## Problem
The entries below are to be written out exactly, with no images included.

(Stored data entries)
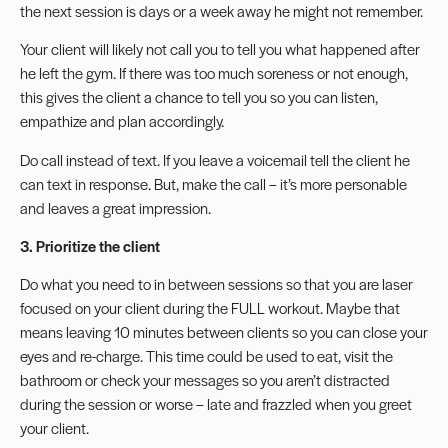
the next session is days or a week away he might not remember.
Your client will likely not call you to tell you what happened after
he left the gym. If there was too much soreness or not enough,
this gives the client a chance to tell you so you can listen,
empathize and plan accordingly.
Do call instead of text. If you leave a voicemail tell the client he
can text in response. But, make the call – it’s more personable
and leaves a great impression.
3. Prioritize the client
Do what you need to in between sessions so that you are laser
focused on your client during the FULL workout. Maybe that
means leaving 10 minutes between clients so you can close your
eyes and re-charge. This time could be used to eat, visit the
bathroom or check your messages so you aren’t distracted
during the session or worse – late and frazzled when you greet
your client.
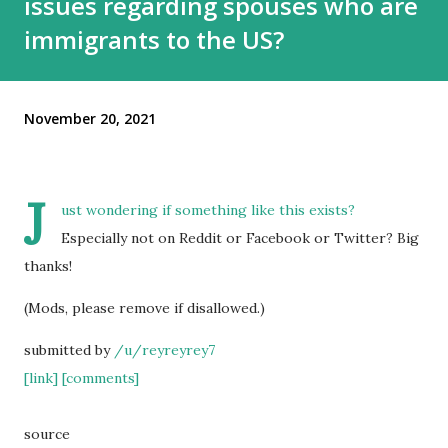
issues regarding spouses who are
immigrants to the US?
November 20, 2021
J
ust wondering if something like this exists?
Especially not on Reddit or Facebook or Twitter? Big
thanks!
(Mods, please remove if disallowed.)
submitted by
/u/reyreyrey7
[link]
[comments]
source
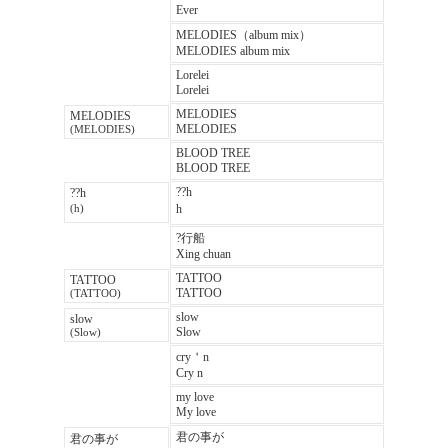
Ever
MELODIES（album mix）
MELODIES album mix
Lorelei
Lorelei
MELODIES
MELODIES
MELODIES
(MELODIES)
BLOOD TREE
BLOOD TREE
??h
??h
h
(h)
?行船
Xing chuan
TATTOO
TATTOO
TATTOO
(TATTOO)
slow
slow
Slow
(Slow)
cry＇n
Cry n
my love
My love
君の事が
君の事が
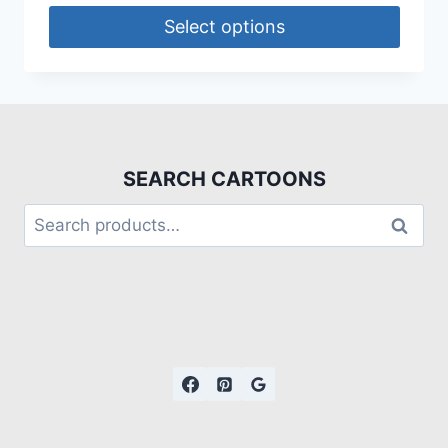
Select options
SEARCH CARTOONS
Search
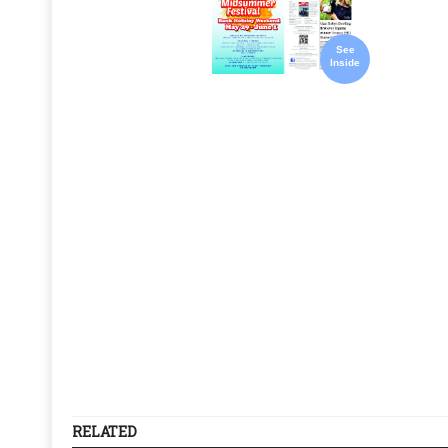
See
Inside
RELATED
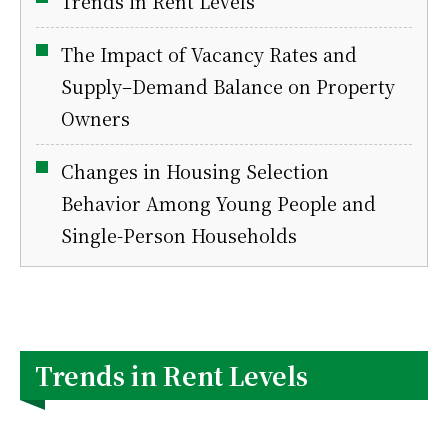
Trends in Rent Levels
The Impact of Vacancy Rates and
Supply–Demand Balance on Property
Owners
Changes in Housing Selection
Behavior Among Young People and
Single-Person Households
Trends in Rent Levels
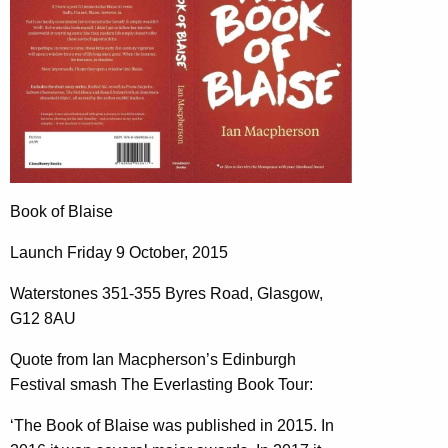
Book of Blaise
Launch Friday 9 October, 2015
Waterstones 351-355 Byres Road, Glasgow,
G12 8AU
Quote from Ian Macpherson’s Edinburgh
Festival smash The Everlasting Book Tour:
‘The Book of Blaise was published in 2015. In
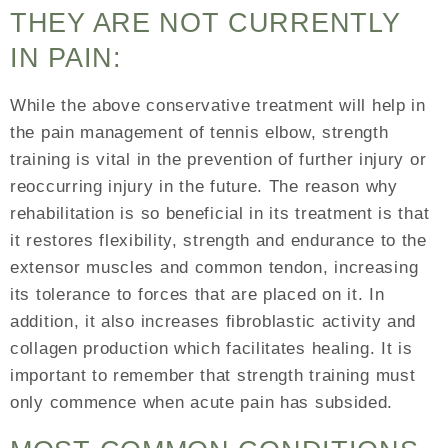
THEY ARE NOT CURRENTLY
IN PAIN:
While the above conservative treatment will help in
the pain management of tennis elbow, strength
training is vital in the prevention of further injury or
reoccurring injury in the future. The reason why
rehabilitation is so beneficial in its treatment is that
it restores flexibility, strength and endurance to the
extensor muscles and common tendon, increasing
its tolerance to forces that are placed on it. In
addition, it also increases fibroblastic activity and
collagen production which facilitates healing. It is
important to remember that strength training must
only commence when acute pain has subsided.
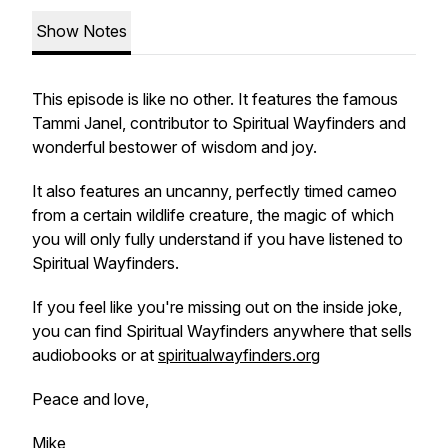
Show Notes
This episode is like no other. It features the famous
Tammi Janel, contributor to Spiritual Wayfinders and
wonderful bestower of wisdom and joy.
It also features an uncanny, perfectly timed cameo
from a certain wildlife creature, the magic of which
you will only fully understand if you have listened to
Spiritual Wayfinders.
If you feel like you're missing out on the inside joke,
you can find Spiritual Wayfinders anywhere that sells
audiobooks or at
spiritualwayfinders.org
Peace and love,
Mike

## Solution for this exercise
the next session is days or a week away he might not remember.
Your client will likely not call you to tell you what happened after
he left the gym. If there was too much soreness or not enough,
this gives the client a chance to tell you so you can listen,
empathize and plan accordingly.
Do call instead of text. If you leave a voicemail tell the client he
can text in response. But, make the call – it’s more personable
and leaves a great impression.
3. Prioritize the client
Do what you need to in between sessions so that you are laser
focused on your client during the FULL workout. Maybe that
means leaving 10 minutes between clients so you can close your
eyes and re-charge. This time could be used to eat, visit the
bathroom or check your messages so you aren’t distracted
during the session or worse – late and frazzled when you greet
your client.
issues regarding spouses who are
immigrants to the US?
November 20, 2021
J
ust wondering if something like this exists?
Especially not on Reddit or Facebook or Twitter? Big
thanks!
(Mods, please remove if disallowed.)
submitted by
/u/reyreyrey7
[link]
[comments]
source
Ever
MELODIES（album mix）
MELODIES album mix
Lorelei
Lorelei
MELODIES
MELODIES
MELODIES
(MELODIES)
BLOOD TREE
BLOOD TREE
??h
??h
h
(h)
?行船
Xing chuan
TATTOO
TATTOO
TATTOO
(TATTOO)
slow
slow
Slow
(Slow)
cry＇n
Cry n
my love
My love
君の事が
君の事が
Select options
SEARCH CARTOONS
Search
See
Inside
RELATED
Trends in Rent Levels
The Impact of Vacancy Rates and
Supply–Demand Balance on Property
Owners
Changes in Housing Selection
Behavior Among Young People and
Single-Person Households
Trends in Rent Levels
Book of Blaise
Launch Friday 9 October, 2015
Waterstones 351-355 Byres Road, Glasgow,
G12 8AU
Quote from Ian Macpherson’s Edinburgh
Festival smash The Everlasting Book Tour:
‘The Book of Blaise was published in 2015. In
THEY ARE NOT CURRENTLY
IN PAIN:
While the above conservative treatment will help in
the pain management of tennis elbow, strength
training is vital in the prevention of further injury or
reoccurring injury in the future. The reason why
rehabilitation is so beneficial in its treatment is that
it restores flexibility, strength and endurance to the
extensor muscles and common tendon, increasing
its tolerance to forces that are placed on it. In
addition, it also increases fibroblastic activity and
collagen production which facilitates healing. It is
important to remember that strength training must
only commence when acute pain has subsided.
Show Notes
This episode is like no other. It features the famous
Tammi Janel, contributor to Spiritual Wayfinders and
wonderful bestower of wisdom and joy.
It also features an uncanny, perfectly timed cameo
from a certain wildlife creature, the magic of which
you will only fully understand if you have listened to
Spiritual Wayfinders.
If you feel like you're missing out on the inside joke,
you can find Spiritual Wayfinders anywhere that sells
audiobooks or at
spiritualwayfinders.org
Peace and love,
Mike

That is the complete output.